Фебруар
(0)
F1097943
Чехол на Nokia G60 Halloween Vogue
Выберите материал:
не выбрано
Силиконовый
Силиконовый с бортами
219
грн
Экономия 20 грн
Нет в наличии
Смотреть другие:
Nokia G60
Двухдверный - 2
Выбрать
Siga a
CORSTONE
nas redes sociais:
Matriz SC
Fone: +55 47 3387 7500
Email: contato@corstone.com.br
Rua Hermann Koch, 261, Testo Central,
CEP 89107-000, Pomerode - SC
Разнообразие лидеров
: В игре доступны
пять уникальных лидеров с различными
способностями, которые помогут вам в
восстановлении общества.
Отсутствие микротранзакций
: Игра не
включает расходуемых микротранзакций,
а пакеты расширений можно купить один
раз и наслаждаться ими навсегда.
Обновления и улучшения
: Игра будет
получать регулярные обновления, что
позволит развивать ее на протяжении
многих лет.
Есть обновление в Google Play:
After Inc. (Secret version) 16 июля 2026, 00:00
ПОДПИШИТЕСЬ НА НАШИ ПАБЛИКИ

---

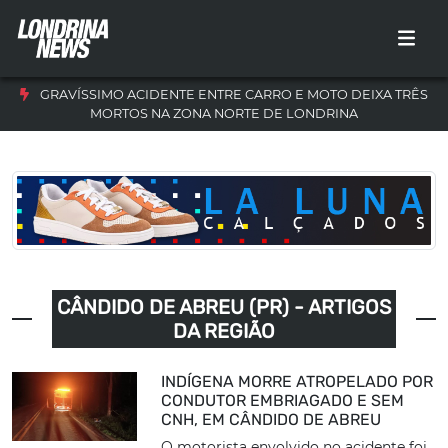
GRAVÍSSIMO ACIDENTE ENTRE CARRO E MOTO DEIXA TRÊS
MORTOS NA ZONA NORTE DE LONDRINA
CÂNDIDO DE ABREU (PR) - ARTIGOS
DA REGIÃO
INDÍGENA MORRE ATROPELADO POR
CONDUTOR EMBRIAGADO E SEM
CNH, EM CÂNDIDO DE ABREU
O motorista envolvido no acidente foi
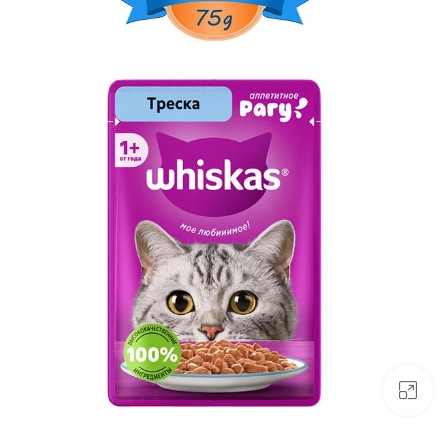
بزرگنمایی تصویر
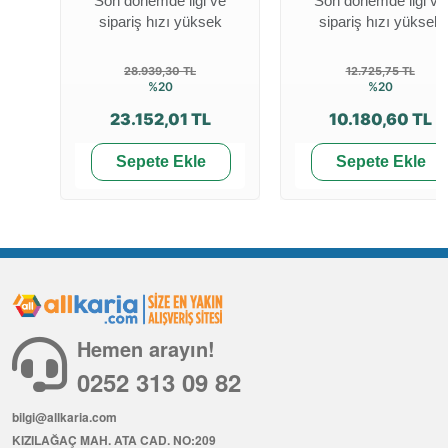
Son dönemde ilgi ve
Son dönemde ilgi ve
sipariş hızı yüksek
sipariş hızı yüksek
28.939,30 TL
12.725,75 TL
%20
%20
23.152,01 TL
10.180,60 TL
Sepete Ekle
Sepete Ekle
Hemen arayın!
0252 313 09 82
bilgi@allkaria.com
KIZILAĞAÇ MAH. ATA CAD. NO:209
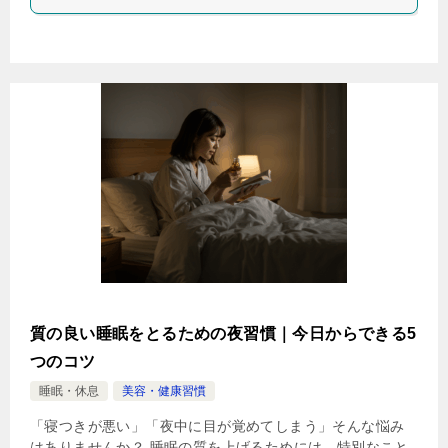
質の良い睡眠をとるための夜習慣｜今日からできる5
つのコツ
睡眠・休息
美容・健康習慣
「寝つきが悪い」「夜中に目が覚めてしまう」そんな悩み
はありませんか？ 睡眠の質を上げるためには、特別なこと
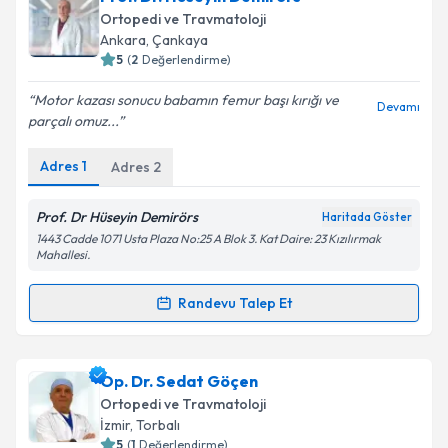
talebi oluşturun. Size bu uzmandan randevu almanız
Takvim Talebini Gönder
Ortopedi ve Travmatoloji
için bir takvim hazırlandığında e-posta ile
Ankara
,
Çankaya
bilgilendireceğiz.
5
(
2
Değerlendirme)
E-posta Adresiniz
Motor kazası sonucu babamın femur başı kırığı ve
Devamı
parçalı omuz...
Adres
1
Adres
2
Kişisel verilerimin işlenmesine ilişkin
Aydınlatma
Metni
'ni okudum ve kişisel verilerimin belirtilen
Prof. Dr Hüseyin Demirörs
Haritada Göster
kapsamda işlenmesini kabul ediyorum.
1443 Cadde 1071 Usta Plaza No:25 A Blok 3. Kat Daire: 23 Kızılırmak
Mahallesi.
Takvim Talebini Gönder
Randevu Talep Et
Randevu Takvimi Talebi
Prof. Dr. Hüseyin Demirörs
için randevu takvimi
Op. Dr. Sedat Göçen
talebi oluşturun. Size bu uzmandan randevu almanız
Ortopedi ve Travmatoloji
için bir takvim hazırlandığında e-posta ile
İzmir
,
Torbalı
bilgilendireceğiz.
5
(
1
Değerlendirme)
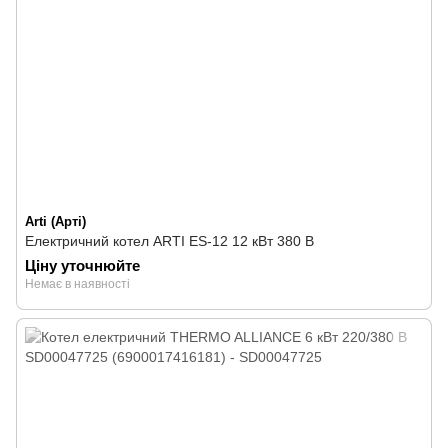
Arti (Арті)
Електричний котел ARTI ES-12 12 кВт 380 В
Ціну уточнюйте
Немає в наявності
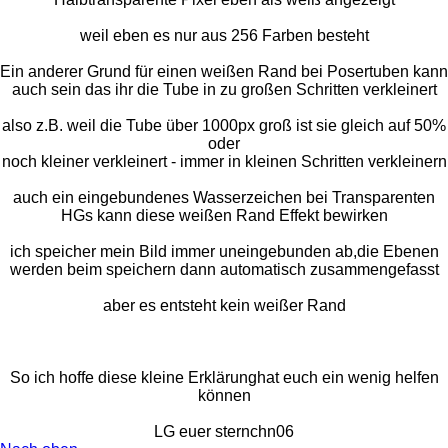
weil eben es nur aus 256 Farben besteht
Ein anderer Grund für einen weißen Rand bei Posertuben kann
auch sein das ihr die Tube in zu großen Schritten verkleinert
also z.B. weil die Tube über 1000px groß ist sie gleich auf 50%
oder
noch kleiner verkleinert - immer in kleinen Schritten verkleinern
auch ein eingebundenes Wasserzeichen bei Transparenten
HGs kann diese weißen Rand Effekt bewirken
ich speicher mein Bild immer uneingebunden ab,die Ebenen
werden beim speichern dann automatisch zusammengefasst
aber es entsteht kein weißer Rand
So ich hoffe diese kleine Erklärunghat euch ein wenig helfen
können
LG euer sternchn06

---

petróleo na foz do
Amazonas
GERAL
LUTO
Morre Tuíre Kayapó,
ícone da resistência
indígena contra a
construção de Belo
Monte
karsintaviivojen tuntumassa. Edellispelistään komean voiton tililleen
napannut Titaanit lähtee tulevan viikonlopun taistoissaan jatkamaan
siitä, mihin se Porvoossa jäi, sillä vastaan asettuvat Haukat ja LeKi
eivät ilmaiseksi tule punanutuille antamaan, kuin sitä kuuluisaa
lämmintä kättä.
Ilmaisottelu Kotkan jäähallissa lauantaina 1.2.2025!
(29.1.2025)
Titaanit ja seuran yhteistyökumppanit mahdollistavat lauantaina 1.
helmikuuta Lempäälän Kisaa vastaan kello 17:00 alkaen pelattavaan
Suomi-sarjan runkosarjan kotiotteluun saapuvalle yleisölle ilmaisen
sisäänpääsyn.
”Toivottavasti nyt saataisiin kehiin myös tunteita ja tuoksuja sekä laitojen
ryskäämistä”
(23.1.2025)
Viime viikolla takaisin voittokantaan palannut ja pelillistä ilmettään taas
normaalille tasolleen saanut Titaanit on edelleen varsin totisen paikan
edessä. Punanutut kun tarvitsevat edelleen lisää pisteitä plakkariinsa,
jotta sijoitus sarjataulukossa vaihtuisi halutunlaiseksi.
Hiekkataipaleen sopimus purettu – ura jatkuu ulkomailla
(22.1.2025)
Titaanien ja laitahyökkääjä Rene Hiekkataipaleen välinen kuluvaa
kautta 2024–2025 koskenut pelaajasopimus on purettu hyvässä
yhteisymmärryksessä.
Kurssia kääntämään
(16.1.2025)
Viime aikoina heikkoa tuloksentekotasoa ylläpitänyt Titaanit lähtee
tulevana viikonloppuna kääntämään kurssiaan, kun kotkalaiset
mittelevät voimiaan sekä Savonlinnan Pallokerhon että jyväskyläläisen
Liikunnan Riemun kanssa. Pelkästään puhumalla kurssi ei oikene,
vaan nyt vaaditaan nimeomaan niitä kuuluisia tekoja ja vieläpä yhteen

---

§ **Directive**
Return the material from the line containing "1443 Cadde 1071" through the line containing "LG euer sternchn06", exactly and in full, but without its pictures.

§ **Answer section**
1443 Cadde 1071 Usta Plaza No:25 A Blok 3. Kat Daire: 23 Kızılırmak
Mahallesi.
Takvim Talebini Gönder
Randevu Talep Et
Randevu Takvimi Talebi
Prof. Dr. Hüseyin Demirörs
için randevu takvimi
Op. Dr. Sedat Göçen
talebi oluşturun. Size bu uzmandan randevu almanız
Ortopedi ve Travmatoloji
için bir takvim hazırlandığında e-posta ile
İzmir
,
Torbalı
bilgilendireceğiz.
5
(
1
Değerlendirme)
Arti (Арті)
Електричний котел ARTI ES-12 12 кВт 380 В
Ціну уточнюйте
Немає в наявності
weil eben es nur aus 256 Farben besteht
Ein anderer Grund für einen weißen Rand bei Posertuben kann
auch sein das ihr die Tube in zu großen Schritten verkleinert
also z.B. weil die Tube über 1000px groß ist sie gleich auf 50%
oder
noch kleiner verkleinert - immer in kleinen Schritten verkleinern
auch ein eingebundenes Wasserzeichen bei Transparenten
HGs kann diese weißen Rand Effekt bewirken
ich speicher mein Bild immer uneingebunden ab,die Ebenen
werden beim speichern dann automatisch zusammengefasst
aber es entsteht kein weißer Rand
So ich hoffe diese kleine Erklärunghat euch ein wenig helfen
können
LG euer sternchn06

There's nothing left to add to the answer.